**Assignment**
Look through the material below for "label". Copy every line that contains it.

┌──

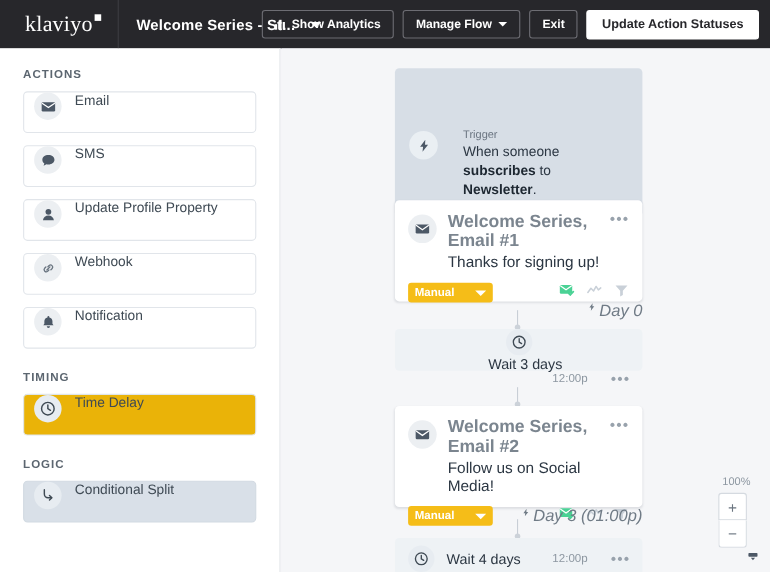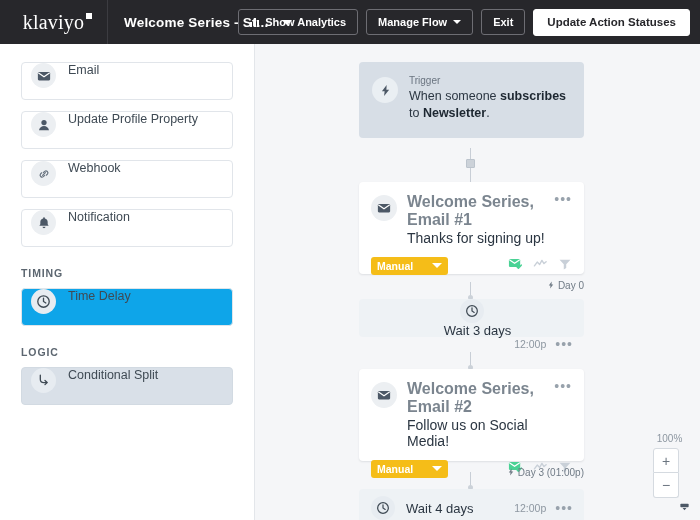--- a/index.html
+++ b/index.html
@@ -68,21 +68,21 @@
   .sec-title {
     font-size: 10.5px; font-weight: bold; color: #5c6670;
     letter-spacing: .9px; padding-left: 21px; margin-bottom: 9px;
   }
   .sec-title.gap { margin-top: 20px; }
   .palette-item {
     margin: 0 21px 11px 21px; height: 38px;
     border: 1px solid #e1e5ea; border-radius: 4px; background: #ffffff;
     display: flex; align-items: flex-start; padding-left: 9px; cursor: pointer;
   }
-  .palette-item.tint-light { background: #0ea5e9; border-color: #dfe5ea; }
+  .palette-item.tint-light { background: #eab308; border-color: #dfe5ea; }
   .palette-item.tint-dark  { background: #d9e0e8; border-color: #d2dae2; }
   .pi-icon {
     width: 25px; height: 25px; border-radius: 50%; background: #eceff2;
     display: flex; align-items: center; justify-content: center;
     margin-right: 12px; flex: none;
   }
   .palette-item.tint-light .pi-icon,
   .palette-item.tint-dark  .pi-icon { background: #e7ecf1; }
   .pi-label { font-size: 12.5px; color: #3f4a54; }
 
@@ -110,21 +110,21 @@
   }
   .node.trigger {
     background: #d7dee6; box-shadow: none; padding: 13px 15px 16px 13px;
   }
   .node.delay {
     background: #eef2f5; box-shadow: none; height: 38px;
     display: flex; align-items: center; padding: 0 11px 0 12px;
   }
   .node.email { padding: 11px 12px 0 12px; }
 
-  .trig-row { display: flex; gap: 11px; }
+  .trig-row { display: flex; gap: 23px; margin-top: 42px; }
   .trig-icon {
     width: 26px; height: 26px; border-radius: 50%; background: #eaeff3;
     display: flex; align-items: center; justify-content: center; flex: none;
     margin-top: 2px;
   }
   .trig-label { font-size: 10px; color: #6a7480; margin-bottom: 2px; }
   .trig-text { font-size: 12.5px; color: #2b3642; line-height: 1.35; }
   .trig-text b { font-weight: bold; color: #1d2731; }
 
   .em-head { display: flex; gap: 10px; position: relative; }
@@ -145,26 +145,26 @@
   }
   .badge {
     display: inline-flex; align-items: center; gap: 19px;
     background: #f5bd18; color: #ffffff; font-size: 10.5px; font-weight: bold;
     border-radius: 3px; padding: 3px 6px; cursor: pointer;
   }
   .badge .caret-down { border-top-color: #ffffff; }
   .em-icons { display: flex; align-items: center; gap: 10px; }
 
   .day-label {
-    position: absolute; right: 0; font-size: 10px; color: #707b86;
-    display: flex; gap: 3px; white-space: nowrap;
+    position: absolute; right: 0; font-size: 15px; color: #707b86;
+    display: flex; gap: 3px; white-space: nowrap; font-style: italic;
   }
   .delay-label { font-size: 13px; color: #2b3642; margin-left: 11px; }
   .delay-right {
-    margin-left: auto; display: flex; align-items: center; gap: 9px;
+    margin-left: auto; display: flex; align-items: center; gap: 21px;
     font-size: 10.5px; color: #8d97a1;
   }
   .delay-icon {
     width: 24px; height: 24px; border-radius: 50%; background: #e7ecf1;
     display: flex; align-items: center; justify-content: center; flex: none;
   }
 
   
   .zoom-ctl { position: absolute; right: 14px; bottom: 22px; width: 33px; }
   .zoom-pct {
@@ -214,31 +214,40 @@
         <span>Exit</span>
       </button>
       <button class="tb-btn primary">
         <span>Update Action Statuses</span>
       </button>
     </div>
   </div>
 
   <div class="sidebar">
 
+    <div class="sec-title">ACTIONS</div>
 
     <div class="palette-item">
       <span class="pi-icon">
         <svg width="14" height="14" viewBox="0 0 16 16">
             <rect x="1" y="3.5" width="14" height="9.5" rx="1.3" fill="#4c5866"></rect>
             <path d="M1.8 4.6l6.2 4.3 6.2-4.3" stroke="#ffffff" stroke-width="1.3" fill="none" stroke-linecap="round"></path>
           </svg>
       </span>
       <span class="pi-label">Email</span>
     </div>
 
+    <div class="palette-item">
+      <span class="pi-icon">
+        <svg width="14" height="14" viewBox="0 0 16 16">
+            <path d="M8 2.2c3.6 0 6.3 2.1 6.3 4.9S11.6 12 8 12c-.7 0-1.4-.08-2-.23l-3 1.5.8-2.3C2.4 10.1 1.7 8.7 1.7 7.1 1.7 4.3 4.4 2.2 8 2.2z" fill="#4c5866"></path>
+          </svg>
+      </span>
+      <span class="pi-label">SMS</span>
+    </div>
 
     <div class="palette-item">
       <span class="pi-icon">
         <svg width="14" height="14" viewBox="0 0 16 16">
             <circle cx="8" cy="5.2" r="3" fill="#4c5866"></circle>
             <path d="M2.3 14c.4-3.2 2.9-5 5.7-5s5.3 1.8 5.7 5z" fill="#4c5866"></path>
           </svg>
       </span>
       <span class="pi-label">Update Profile Property</span>
     </div>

└──

**Problem solution**
   .pi-label { font-size: 12.5px; color: #3f4a54; }
   .trig-label { font-size: 10px; color: #6a7480; margin-bottom: 2px; }
   .day-label {
   .delay-label { font-size: 13px; color: #2b3642; margin-left: 11px; }
       <span class="pi-label">Email</span>
+      <span class="pi-label">SMS</span>
       <span class="pi-label">Update Profile Property</span>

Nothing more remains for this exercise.